_Instructions to follow_:
Take the data that follows and return it exactly.

_Supplied information_:
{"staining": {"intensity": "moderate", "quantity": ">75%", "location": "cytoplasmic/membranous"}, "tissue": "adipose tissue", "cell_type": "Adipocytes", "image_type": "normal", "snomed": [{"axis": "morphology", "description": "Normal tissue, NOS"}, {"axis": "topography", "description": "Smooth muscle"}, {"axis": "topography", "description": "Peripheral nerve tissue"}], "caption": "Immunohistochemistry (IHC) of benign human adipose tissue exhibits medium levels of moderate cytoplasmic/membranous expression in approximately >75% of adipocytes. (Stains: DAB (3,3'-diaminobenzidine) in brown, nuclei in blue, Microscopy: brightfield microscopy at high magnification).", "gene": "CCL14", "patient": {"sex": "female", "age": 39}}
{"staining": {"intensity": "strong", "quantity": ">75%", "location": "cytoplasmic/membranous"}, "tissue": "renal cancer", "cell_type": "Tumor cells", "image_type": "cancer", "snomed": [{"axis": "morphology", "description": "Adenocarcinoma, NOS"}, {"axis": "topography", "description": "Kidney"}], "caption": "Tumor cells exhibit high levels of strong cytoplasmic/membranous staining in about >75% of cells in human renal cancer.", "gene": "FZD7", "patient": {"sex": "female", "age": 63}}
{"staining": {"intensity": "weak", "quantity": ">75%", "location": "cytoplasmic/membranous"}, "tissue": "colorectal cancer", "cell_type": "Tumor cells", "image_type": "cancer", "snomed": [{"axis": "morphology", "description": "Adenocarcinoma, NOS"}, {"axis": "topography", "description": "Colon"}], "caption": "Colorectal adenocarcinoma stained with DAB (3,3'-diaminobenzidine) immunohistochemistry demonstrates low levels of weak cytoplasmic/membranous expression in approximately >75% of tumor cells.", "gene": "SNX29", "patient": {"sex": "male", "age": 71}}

_Final answer_:
{"staining": {"intensity": "moderate", "quantity": ">75%", "location": "cytoplasmic/membranous"}, "tissue": "adipose tissue", "cell_type": "Adipocytes", "image_type": "normal", "snomed": [{"axis": "morphology", "description": "Normal tissue, NOS"}, {"axis": "topography", "description": "Smooth muscle"}, {"axis": "topography", "description": "Peripheral nerve tissue"}], "caption": "Immunohistochemistry (IHC) of benign human adipose tissue exhibits medium levels of moderate cytoplasmic/membranous expression in approximately >75% of adipocytes. (Stains: DAB (3,3'-diaminobenzidine) in brown, nuclei in blue, Microscopy: brightfield microscopy at high magnification).", "gene": "CCL14", "patient": {"sex": "female", "age": 39}}
{"staining": {"intensity": "strong", "quantity": ">75%", "location": "cytoplasmic/membranous"}, "tissue": "renal cancer", "cell_type": "Tumor cells", "image_type": "cancer", "snomed": [{"axis": "morphology", "description": "Adenocarcinoma, NOS"}, {"axis": "topography", "description": "Kidney"}], "caption": "Tumor cells exhibit high levels of strong cytoplasmic/membranous staining in about >75% of cells in human renal cancer.", "gene": "FZD7", "patient": {"sex": "female", "age": 63}}
{"staining": {"intensity": "weak", "quantity": ">75%", "location": "cytoplasmic/membranous"}, "tissue": "colorectal cancer", "cell_type": "Tumor cells", "image_type": "cancer", "snomed": [{"axis": "morphology", "description": "Adenocarcinoma, NOS"}, {"axis": "topography", "description": "Colon"}], "caption": "Colorectal adenocarcinoma stained with DAB (3,3'-diaminobenzidine) immunohistochemistry demonstrates low levels of weak cytoplasmic/membranous expression in approximately >75% of tumor cells.", "gene": "SNX29", "patient": {"sex": "male", "age": 71}}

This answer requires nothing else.